▸ Task details: Write out exactly the lines below from the one containing "Where is the" to the last, both ends kept, and nothing more; skip all pictures.

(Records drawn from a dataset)
::::::::::

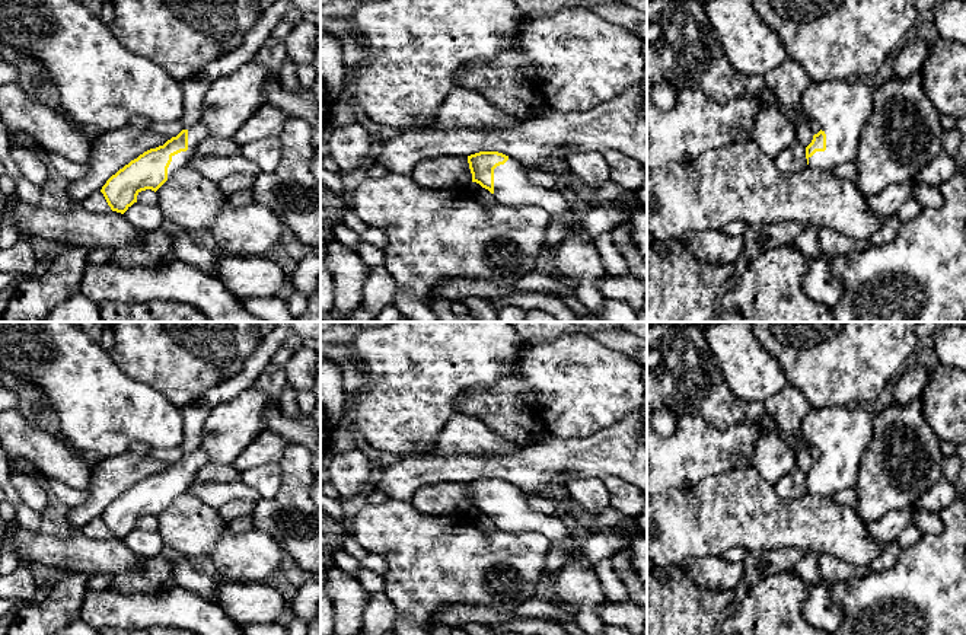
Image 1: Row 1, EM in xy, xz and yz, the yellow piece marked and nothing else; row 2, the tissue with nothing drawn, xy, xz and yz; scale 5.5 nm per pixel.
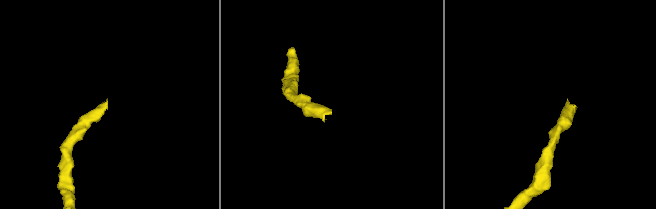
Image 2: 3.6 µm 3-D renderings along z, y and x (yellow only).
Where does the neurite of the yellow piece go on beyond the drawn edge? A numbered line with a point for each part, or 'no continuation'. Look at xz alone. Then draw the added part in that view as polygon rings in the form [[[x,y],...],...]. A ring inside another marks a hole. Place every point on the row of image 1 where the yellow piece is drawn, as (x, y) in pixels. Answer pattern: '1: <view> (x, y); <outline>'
1: xz (512, 185); [[[510,157],[504,165],[494,169],[492,195],[498,204],[541,207],[551,218],[570,210],[561,191],[535,185],[525,166]]]

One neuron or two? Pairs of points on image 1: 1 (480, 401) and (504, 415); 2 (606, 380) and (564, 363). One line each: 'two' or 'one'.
1: one
2: one

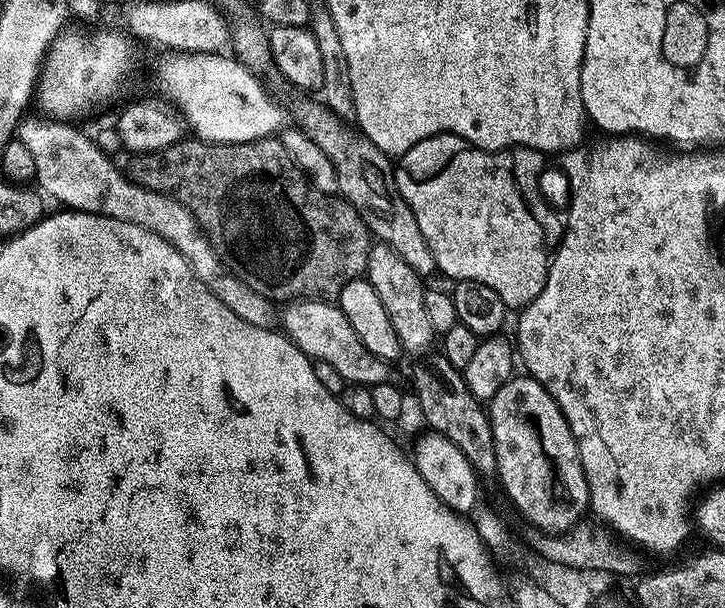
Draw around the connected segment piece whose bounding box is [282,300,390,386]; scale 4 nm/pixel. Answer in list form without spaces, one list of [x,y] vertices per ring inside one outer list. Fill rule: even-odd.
[[[297,300],[289,303],[285,308],[288,309],[282,312],[282,320],[284,316],[283,329],[286,331],[288,339],[299,346],[308,355],[309,360],[321,360],[329,363],[350,384],[367,384],[371,386],[385,383],[389,379],[389,361],[370,354],[370,350],[366,350],[366,346],[362,346],[362,338],[358,338],[358,334],[354,334],[354,326],[350,326],[350,322],[346,322],[346,314],[342,314],[342,310],[335,303],[326,300]]]

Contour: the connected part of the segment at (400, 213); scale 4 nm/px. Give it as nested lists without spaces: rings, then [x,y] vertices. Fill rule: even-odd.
[[[300,98],[293,110],[295,127],[315,142],[318,147],[334,162],[338,174],[339,195],[356,207],[369,233],[379,243],[388,244],[406,263],[419,272],[421,277],[428,278],[431,272],[437,271],[434,254],[430,254],[426,238],[418,230],[418,222],[410,206],[402,198],[396,185],[396,168],[393,161],[374,142],[364,137],[345,117],[331,112],[316,98]]]

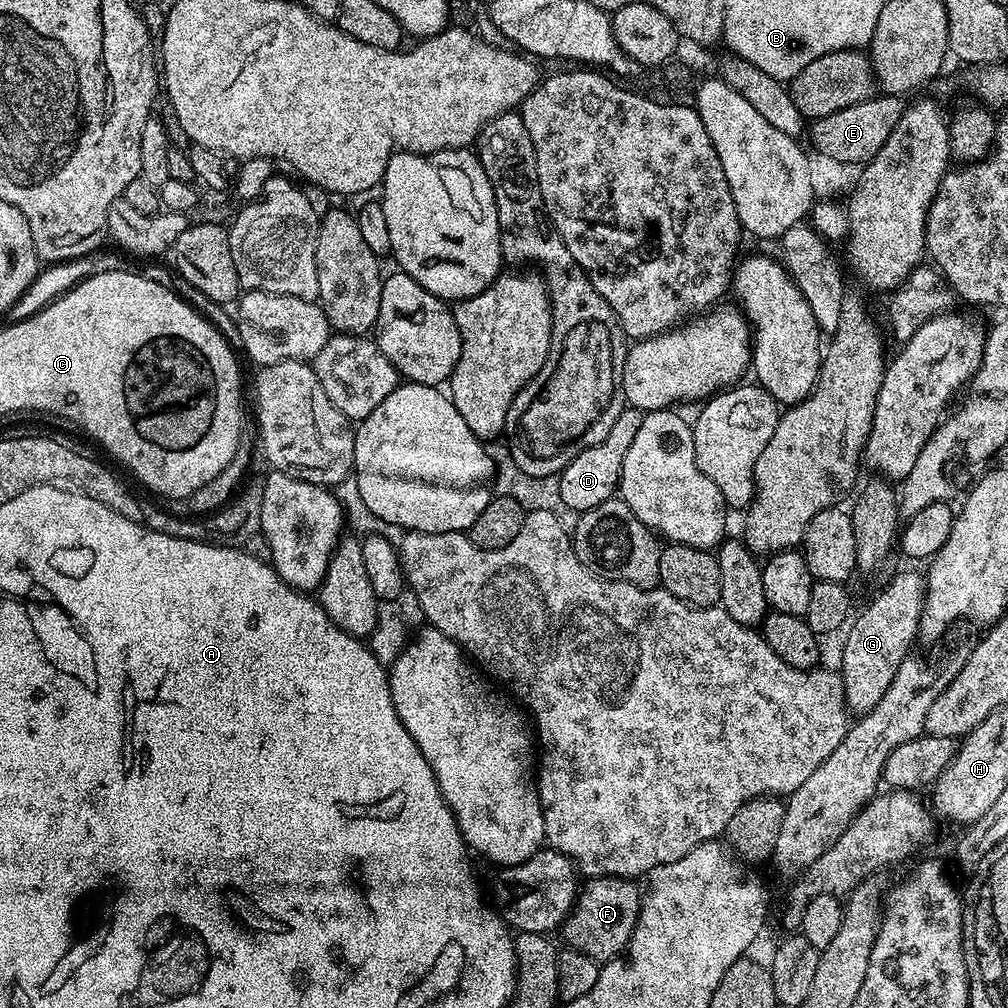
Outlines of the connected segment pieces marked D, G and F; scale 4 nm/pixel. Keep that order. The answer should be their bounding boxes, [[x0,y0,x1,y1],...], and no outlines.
[[558,406,644,513],[838,572,926,713],[562,876,642,962]]

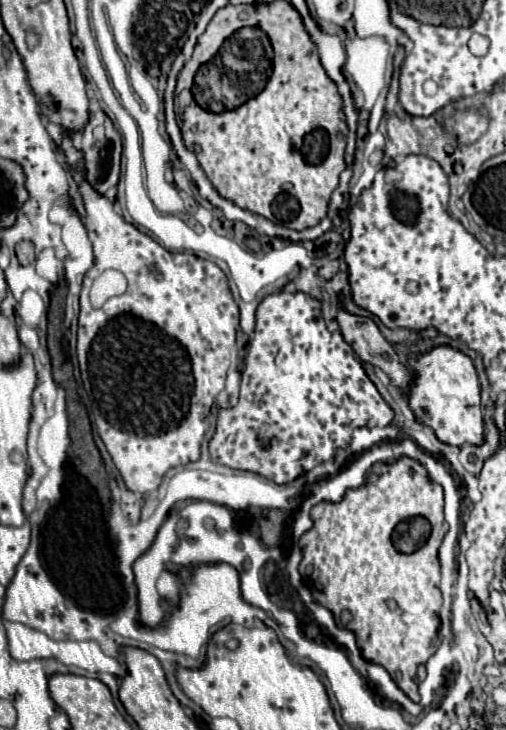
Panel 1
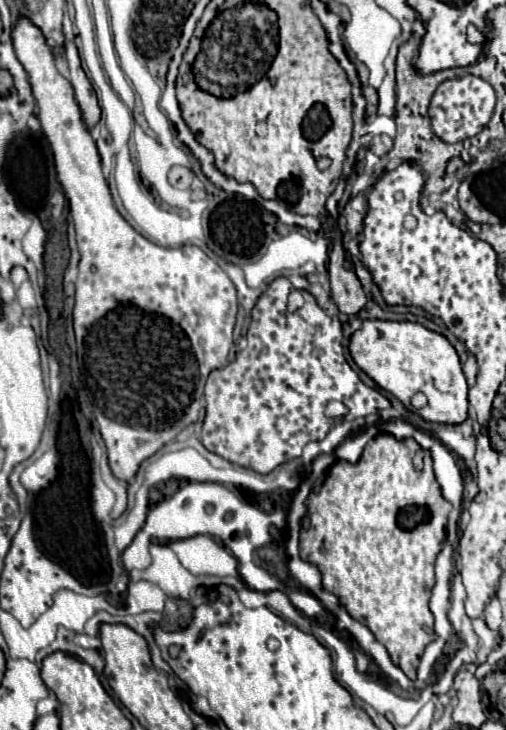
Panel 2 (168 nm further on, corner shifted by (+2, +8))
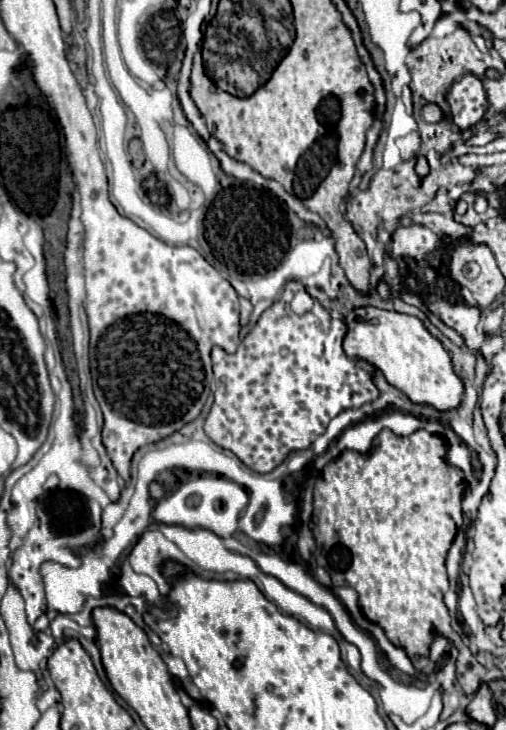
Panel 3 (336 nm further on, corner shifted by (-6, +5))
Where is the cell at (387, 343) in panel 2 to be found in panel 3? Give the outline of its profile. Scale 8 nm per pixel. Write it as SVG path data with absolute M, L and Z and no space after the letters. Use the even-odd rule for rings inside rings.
M357 307L349 311L343 321L347 325L347 335L343 339L345 353L375 365L375 369L413 403L427 403L439 411L455 409L461 403L463 383L453 373L449 353L417 317L377 307Z

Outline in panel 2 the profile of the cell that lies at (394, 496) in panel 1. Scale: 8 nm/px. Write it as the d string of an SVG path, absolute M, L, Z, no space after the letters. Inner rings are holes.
M379 434L373 438L357 464L337 460L325 482L317 492L307 498L307 516L301 520L301 554L315 564L323 576L323 588L343 602L343 608L357 620L361 620L381 642L395 666L399 666L409 680L415 680L419 658L425 646L433 640L427 628L433 628L434 616L429 610L431 588L435 584L435 558L445 540L445 524L448 523L452 506L443 500L439 484L433 474L431 458L425 452L425 468L417 472L413 468L413 456L421 446L413 440L395 440L391 434ZM405 506L425 506L429 510L429 522L419 524L415 530L401 530L397 516Z

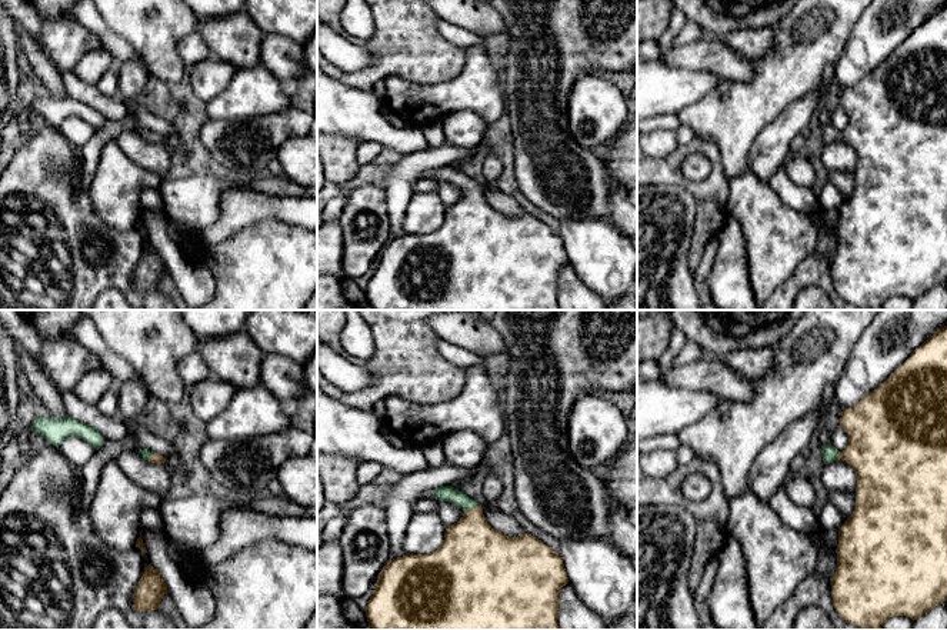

::::::::::

▸ Answer to this task:
Where is the cell at (387, 343) in panel 2 to be found in panel 3? Give the outline of its profile. Scale 8 nm per pixel. Write it as SVG path data with absolute M, L and Z and no space after the letters. Use the even-odd rule for rings inside rings.
M357 307L349 311L343 321L347 325L347 335L343 339L345 353L375 365L375 369L413 403L427 403L439 411L455 409L461 403L463 383L453 373L449 353L417 317L377 307Z

Outline in panel 2 the profile of the cell that lies at (394, 496) in panel 1. Scale: 8 nm/px. Write it as the d string of an SVG path, absolute M, L, Z, no space after the letters. Inner rings are holes.
M379 434L373 438L357 464L337 460L325 482L317 492L307 498L307 516L301 520L301 554L315 564L323 576L323 588L343 602L343 608L357 620L361 620L381 642L395 666L399 666L409 680L415 680L419 658L425 646L433 640L427 628L433 628L434 616L429 610L431 588L435 584L435 558L445 540L445 524L448 523L452 506L443 500L439 484L433 474L431 458L425 452L425 468L417 472L413 468L413 456L421 446L413 440L395 440L391 434ZM405 506L425 506L429 510L429 522L419 524L415 530L401 530L397 516Z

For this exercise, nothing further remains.